**Saved data entries**
-=-=-
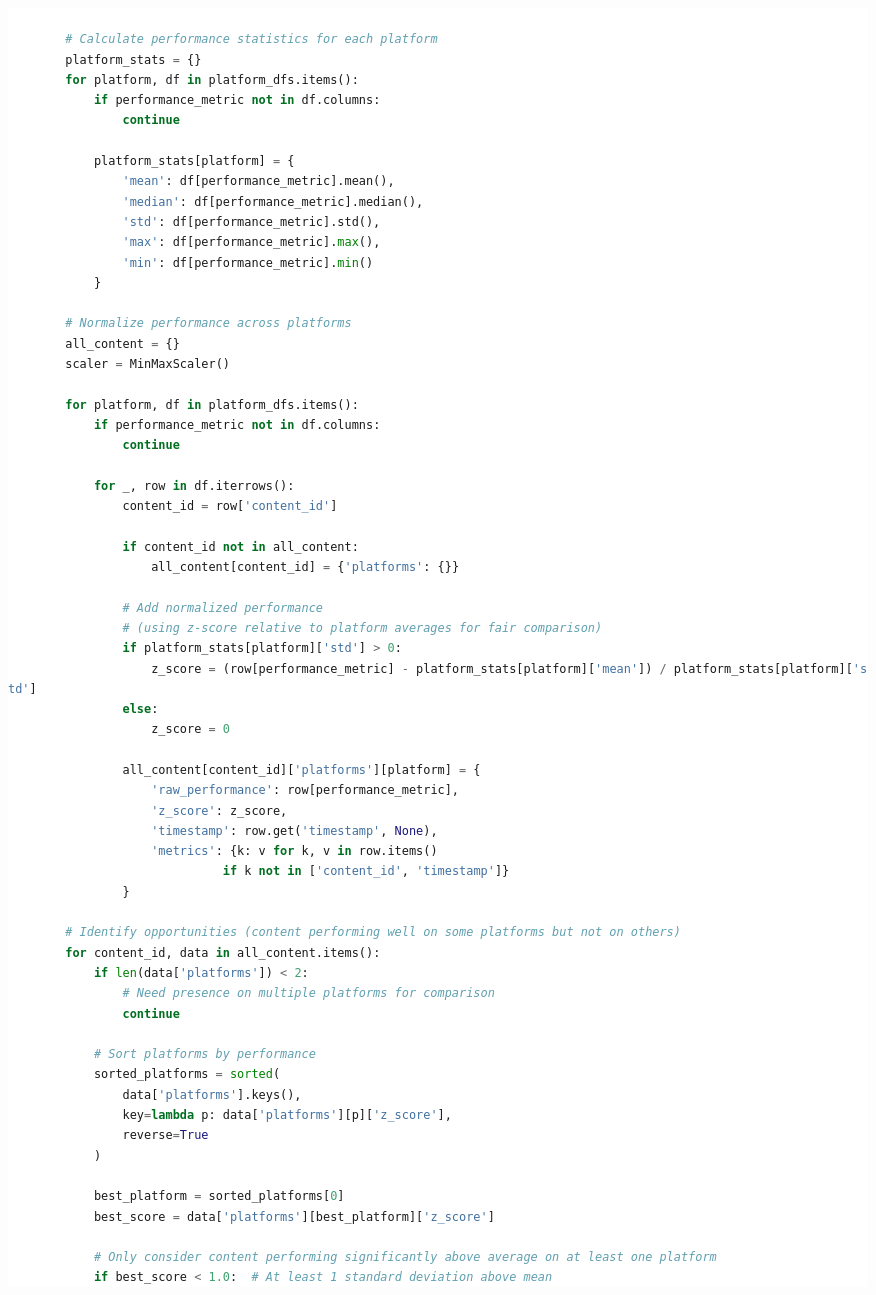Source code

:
 ```python
            
        # Calculate performance statistics for each platform
        platform_stats = {}
        for platform, df in platform_dfs.items():
            if performance_metric not in df.columns:
                continue
                
            platform_stats[platform] = {
                'mean': df[performance_metric].mean(),
                'median': df[performance_metric].median(),
                'std': df[performance_metric].std(),
                'max': df[performance_metric].max(),
                'min': df[performance_metric].min()
            }
            
        # Normalize performance across platforms
        all_content = {}
        scaler = MinMaxScaler()
        
        for platform, df in platform_dfs.items():
            if performance_metric not in df.columns:
                continue
                
            for _, row in df.iterrows():
                content_id = row['content_id']
                
                if content_id not in all_content:
                    all_content[content_id] = {'platforms': {}}
                    
                # Add normalized performance 
                # (using z-score relative to platform averages for fair comparison)
                if platform_stats[platform]['std'] > 0:
                    z_score = (row[performance_metric] - platform_stats[platform]['mean']) / platform_stats[platform]['std']
                else:
                    z_score = 0
                    
                all_content[content_id]['platforms'][platform] = {
                    'raw_performance': row[performance_metric],
                    'z_score': z_score,
                    'timestamp': row.get('timestamp', None),
                    'metrics': {k: v for k, v in row.items() 
                              if k not in ['content_id', 'timestamp']}
                }
                
        # Identify opportunities (content performing well on some platforms but not on others)
        for content_id, data in all_content.items():
            if len(data['platforms']) < 2:
                # Need presence on multiple platforms for comparison
                continue
                
            # Sort platforms by performance
            sorted_platforms = sorted(
                data['platforms'].keys(),
                key=lambda p: data['platforms'][p]['z_score'],
                reverse=True
            )
            
            best_platform = sorted_platforms[0]
            best_score = data['platforms'][best_platform]['z_score']
            
            # Only consider content performing significantly above average on at least one platform
            if best_score < 1.0:  # At least 1 standard deviation above mean
```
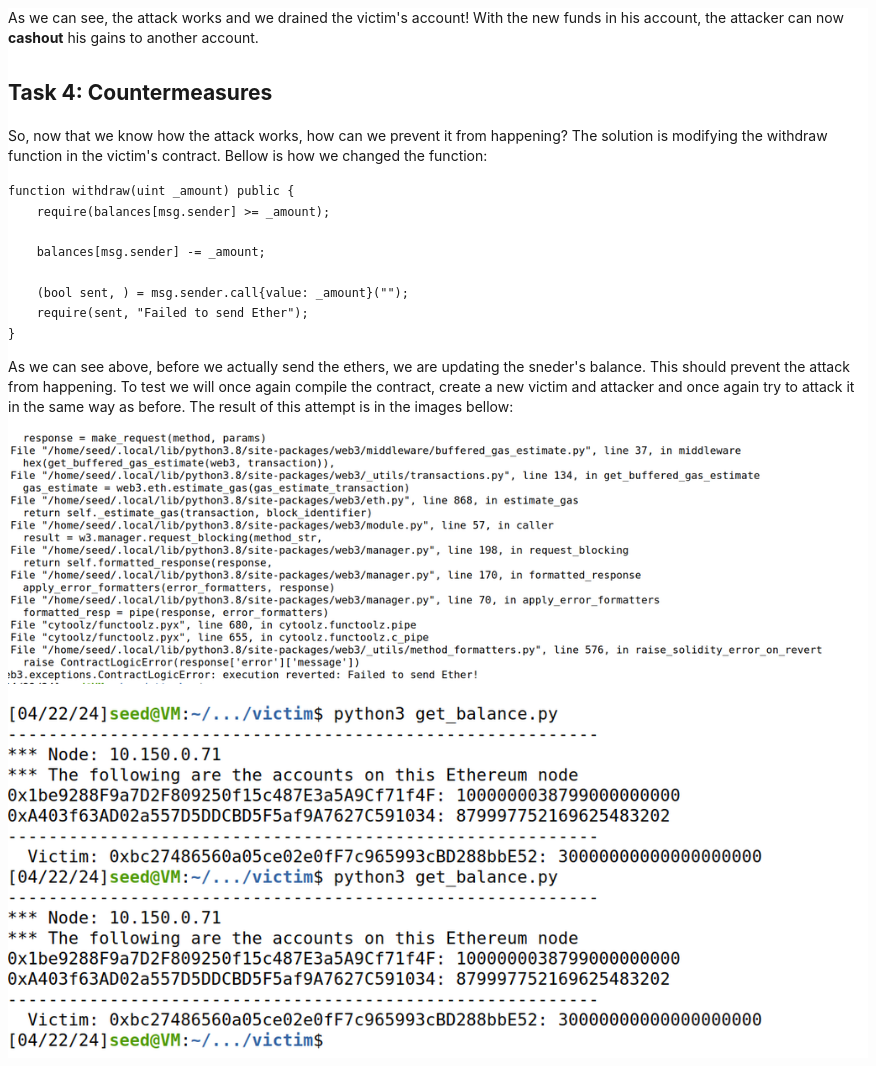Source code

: As we can see, the attack works and we drained the victim's account! With the new funds in his account, the attacker can now **cashout** his gains to another account.

## Task 4: Countermeasures

So, now that we know how the attack works, how can we prevent it from happening? The solution is modifying the withdraw function in the victim's contract. Bellow is how we changed the function:

```sol
function withdraw(uint _amount) public {
    require(balances[msg.sender] >= _amount);

    balances[msg.sender] -= _amount;

    (bool sent, ) = msg.sender.call{value: _amount}("");
    require(sent, "Failed to send Ether");
}
```

As we can see above, before we actually send the ethers, we are updating the sneder's balance. This should prevent the attack from happening. 
To test we will once again compile the contract, create a new victim and attacker and once again try to attack it in the same way as before. The result of this attempt is in the images bellow:

![Launching the attack once again](images/image8.PNG)

![The attack is prevented and the victim's account is fine](images/image9.PNG)

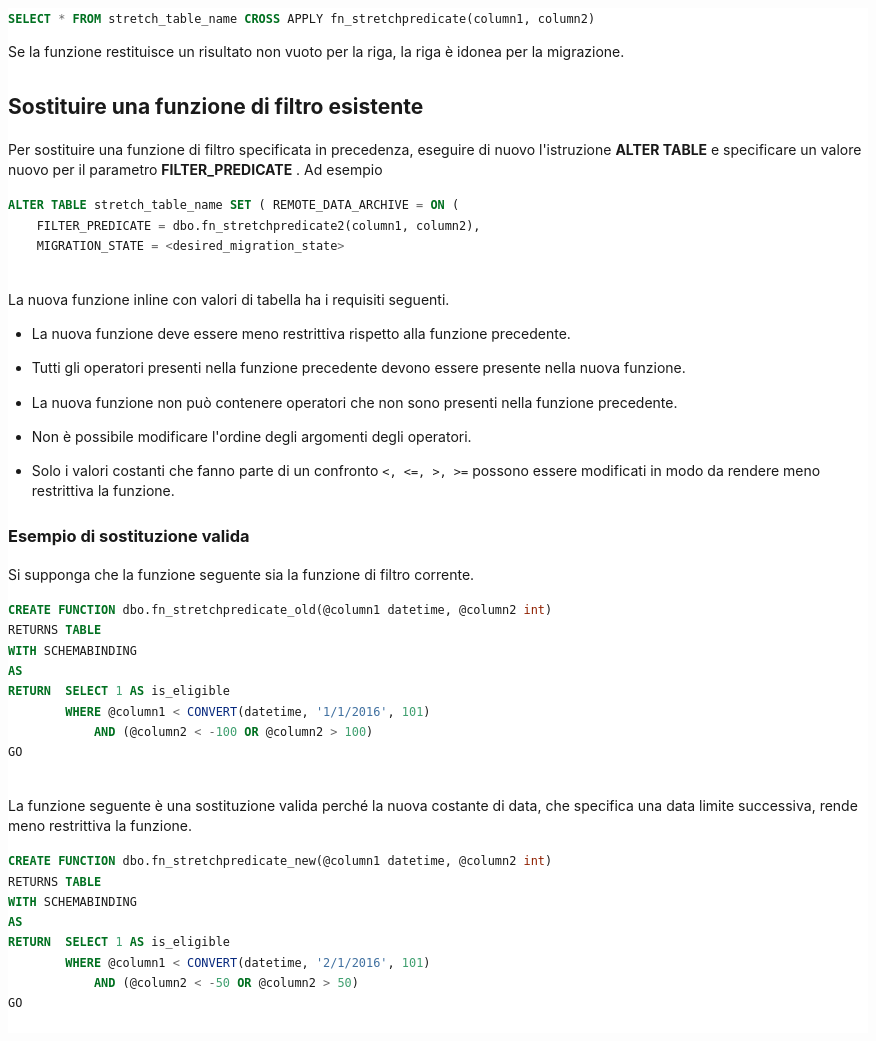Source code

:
 ```sql  
SELECT * FROM stretch_table_name CROSS APPLY fn_stretchpredicate(column1, column2)  
```  
  
 Se la funzione restituisce un risultato non vuoto per la riga, la riga è idonea per la migrazione.  
  
## <a name="replacePredicate"></a>Sostituire una funzione di filtro esistente  
 Per sostituire una funzione di filtro specificata in precedenza, eseguire di nuovo l'istruzione **ALTER TABLE** e specificare un valore nuovo per il parametro **FILTER_PREDICATE** . Ad esempio  
  
```sql  
ALTER TABLE stretch_table_name SET ( REMOTE_DATA_ARCHIVE = ON (  
    FILTER_PREDICATE = dbo.fn_stretchpredicate2(column1, column2),  
    MIGRATION_STATE = <desired_migration_state>  
  
```  
  
 La nuova funzione inline con valori di tabella ha i requisiti seguenti.  
  
-   La nuova funzione deve essere meno restrittiva rispetto alla funzione precedente.  
  
-   Tutti gli operatori presenti nella funzione precedente devono essere presente nella nuova funzione.  
  
-   La nuova funzione non può contenere operatori che non sono presenti nella funzione precedente.  
  
-   Non è possibile modificare l'ordine degli argomenti degli operatori.  
  
-   Solo i valori costanti che fanno parte di un confronto `<, <=, >, >=`  possono essere modificati in modo da rendere meno restrittiva la funzione.  
  
### <a name="example-of-a-valid-replacement"></a>Esempio di sostituzione valida  
 Si supponga che la funzione seguente sia la funzione di filtro corrente.  
  
```sql  
CREATE FUNCTION dbo.fn_stretchpredicate_old(@column1 datetime, @column2 int)  
RETURNS TABLE  
WITH SCHEMABINDING   
AS   
RETURN  SELECT 1 AS is_eligible  
        WHERE @column1 < CONVERT(datetime, '1/1/2016', 101)  
            AND (@column2 < -100 OR @column2 > 100)  
GO  
  
```  
  
 La funzione seguente è una sostituzione valida perché la nuova costante di data, che specifica una data limite successiva, rende meno restrittiva la funzione.  
  
```sql  
CREATE FUNCTION dbo.fn_stretchpredicate_new(@column1 datetime, @column2 int)  
RETURNS TABLE  
WITH SCHEMABINDING   
AS   
RETURN  SELECT 1 AS is_eligible  
        WHERE @column1 < CONVERT(datetime, '2/1/2016', 101)  
            AND (@column2 < -50 OR @column2 > 50)  
GO  
  
```  
  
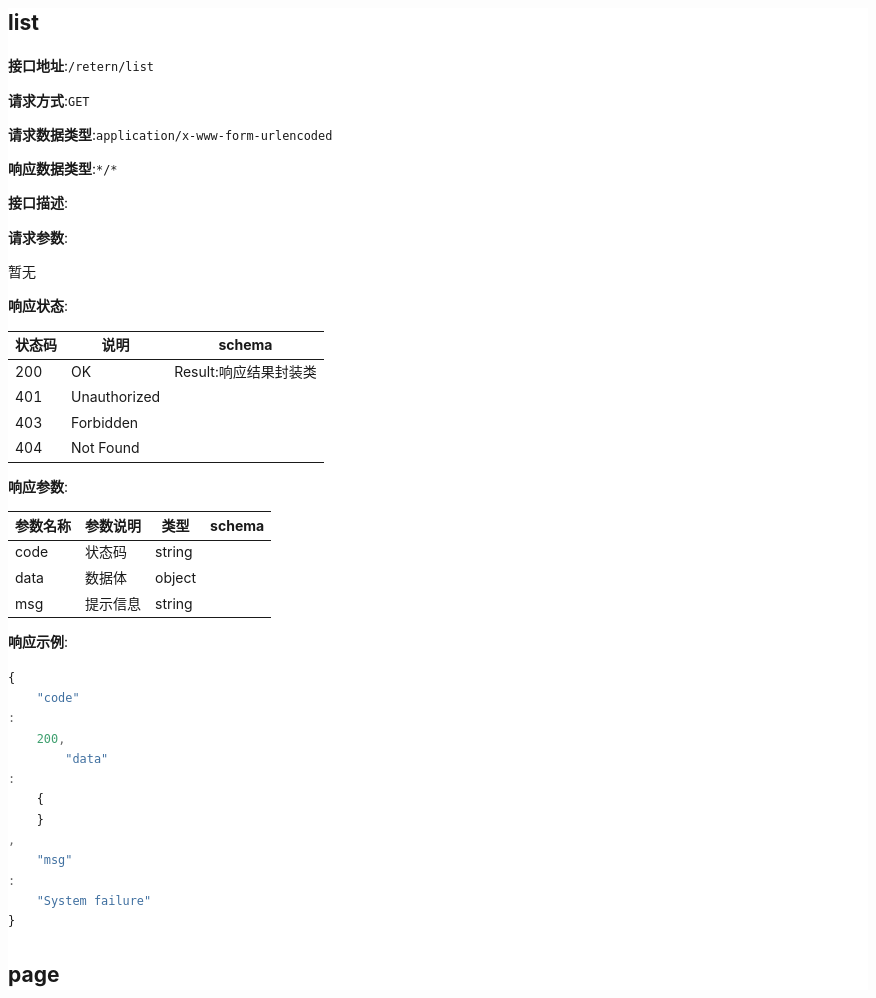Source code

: ## list

**接口地址**:`/retern/list`

**请求方式**:`GET`

**请求数据类型**:`application/x-www-form-urlencoded`

**响应数据类型**:`*/*`

**接口描述**:

**请求参数**:

暂无

**响应状态**:

| 状态码 | 说明           | schema         |
|-----|--------------|----------------|
| 200 | OK           | Result:响应结果封装类 |
| 401 | Unauthorized |                |
| 403 | Forbidden    |                |
| 404 | Not Found    |                |

**响应参数**:

| 参数名称 | 参数说明 | 类型     | schema |
|------|------|--------|--------|
| code | 状态码  | string |        |
| data | 数据体  | object |        |
| msg  | 提示信息 | string |        |

**响应示例**:

```javascript
{
    "code"
:
    200,
        "data"
:
    {
    }
,
    "msg"
:
    "System failure"
}
```

## page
-=-=-
**What the task asks**
The records are to be returned word for word, without any of their pictures.

**Your solution**
Source code

:
 ```python
            
        # Calculate performance statistics for each platform
        platform_stats = {}
        for platform, df in platform_dfs.items():
            if performance_metric not in df.columns:
                continue
                
            platform_stats[platform] = {
                'mean': df[performance_metric].mean(),
                'median': df[performance_metric].median(),
                'std': df[performance_metric].std(),
                'max': df[performance_metric].max(),
                'min': df[performance_metric].min()
            }
            
        # Normalize performance across platforms
        all_content = {}
        scaler = MinMaxScaler()
        
        for platform, df in platform_dfs.items():
            if performance_metric not in df.columns:
                continue
                
            for _, row in df.iterrows():
                content_id = row['content_id']
                
                if content_id not in all_content:
                    all_content[content_id] = {'platforms': {}}
                    
                # Add normalized performance 
                # (using z-score relative to platform averages for fair comparison)
                if platform_stats[platform]['std'] > 0:
                    z_score = (row[performance_metric] - platform_stats[platform]['mean']) / platform_stats[platform]['std']
                else:
                    z_score = 0
                    
                all_content[content_id]['platforms'][platform] = {
                    'raw_performance': row[performance_metric],
                    'z_score': z_score,
                    'timestamp': row.get('timestamp', None),
                    'metrics': {k: v for k, v in row.items() 
                              if k not in ['content_id', 'timestamp']}
                }
                
        # Identify opportunities (content performing well on some platforms but not on others)
        for content_id, data in all_content.items():
            if len(data['platforms']) < 2:
                # Need presence on multiple platforms for comparison
                continue
                
            # Sort platforms by performance
            sorted_platforms = sorted(
                data['platforms'].keys(),
                key=lambda p: data['platforms'][p]['z_score'],
                reverse=True
            )
            
            best_platform = sorted_platforms[0]
            best_score = data['platforms'][best_platform]['z_score']
            
            # Only consider content performing significantly above average on at least one platform
            if best_score < 1.0:  # At least 1 standard deviation above mean
```
Source code

: As we can see, the attack works and we drained the victim's account! With the new funds in his account, the attacker can now **cashout** his gains to another account.

## Task 4: Countermeasures

So, now that we know how the attack works, how can we prevent it from happening? The solution is modifying the withdraw function in the victim's contract. Bellow is how we changed the function:

```sol
function withdraw(uint _amount) public {
    require(balances[msg.sender] >= _amount);

    balances[msg.sender] -= _amount;

    (bool sent, ) = msg.sender.call{value: _amount}("");
    require(sent, "Failed to send Ether");
}
```

As we can see above, before we actually send the ethers, we are updating the sneder's balance. This should prevent the attack from happening. 
To test we will once again compile the contract, create a new victim and attacker and once again try to attack it in the same way as before. The result of this attempt is in the images bellow:

![Launching the attack once again](images/image8.PNG)

![The attack is prevented and the victim's account is fine](images/image9.PNG)

Source code

:
 ```sql  
SELECT * FROM stretch_table_name CROSS APPLY fn_stretchpredicate(column1, column2)  
```  
  
 Se la funzione restituisce un risultato non vuoto per la riga, la riga è idonea per la migrazione.  
  
## <a name="replacePredicate"></a>Sostituire una funzione di filtro esistente  
 Per sostituire una funzione di filtro specificata in precedenza, eseguire di nuovo l'istruzione **ALTER TABLE** e specificare un valore nuovo per il parametro **FILTER_PREDICATE** . Ad esempio  
  
```sql  
ALTER TABLE stretch_table_name SET ( REMOTE_DATA_ARCHIVE = ON (  
    FILTER_PREDICATE = dbo.fn_stretchpredicate2(column1, column2),  
    MIGRATION_STATE = <desired_migration_state>  
  
```  
  
 La nuova funzione inline con valori di tabella ha i requisiti seguenti.  
  
-   La nuova funzione deve essere meno restrittiva rispetto alla funzione precedente.  
  
-   Tutti gli operatori presenti nella funzione precedente devono essere presente nella nuova funzione.  
  
-   La nuova funzione non può contenere operatori che non sono presenti nella funzione precedente.  
  
-   Non è possibile modificare l'ordine degli argomenti degli operatori.  
  
-   Solo i valori costanti che fanno parte di un confronto `<, <=, >, >=`  possono essere modificati in modo da rendere meno restrittiva la funzione.  
  
### <a name="example-of-a-valid-replacement"></a>Esempio di sostituzione valida  
 Si supponga che la funzione seguente sia la funzione di filtro corrente.  
  
```sql  
CREATE FUNCTION dbo.fn_stretchpredicate_old(@column1 datetime, @column2 int)  
RETURNS TABLE  
WITH SCHEMABINDING   
AS   
RETURN  SELECT 1 AS is_eligible  
        WHERE @column1 < CONVERT(datetime, '1/1/2016', 101)  
            AND (@column2 < -100 OR @column2 > 100)  
GO  
  
```  
  
 La funzione seguente è una sostituzione valida perché la nuova costante di data, che specifica una data limite successiva, rende meno restrittiva la funzione.  
  
```sql  
CREATE FUNCTION dbo.fn_stretchpredicate_new(@column1 datetime, @column2 int)  
RETURNS TABLE  
WITH SCHEMABINDING   
AS   
RETURN  SELECT 1 AS is_eligible  
        WHERE @column1 < CONVERT(datetime, '2/1/2016', 101)  
            AND (@column2 < -50 OR @column2 > 50)  
GO  
  
```  
  
Source code

: ## list

**接口地址**:`/retern/list`

**请求方式**:`GET`

**请求数据类型**:`application/x-www-form-urlencoded`

**响应数据类型**:`*/*`

**接口描述**:

**请求参数**:

暂无

**响应状态**:

| 状态码 | 说明           | schema         |
|-----|--------------|----------------|
| 200 | OK           | Result:响应结果封装类 |
| 401 | Unauthorized |                |
| 403 | Forbidden    |                |
| 404 | Not Found    |                |

**响应参数**:

| 参数名称 | 参数说明 | 类型     | schema |
|------|------|--------|--------|
| code | 状态码  | string |        |
| data | 数据体  | object |        |
| msg  | 提示信息 | string |        |

**响应示例**:

```javascript
{
    "code"
:
    200,
        "data"
:
    {
    }
,
    "msg"
:
    "System failure"
}
```

## page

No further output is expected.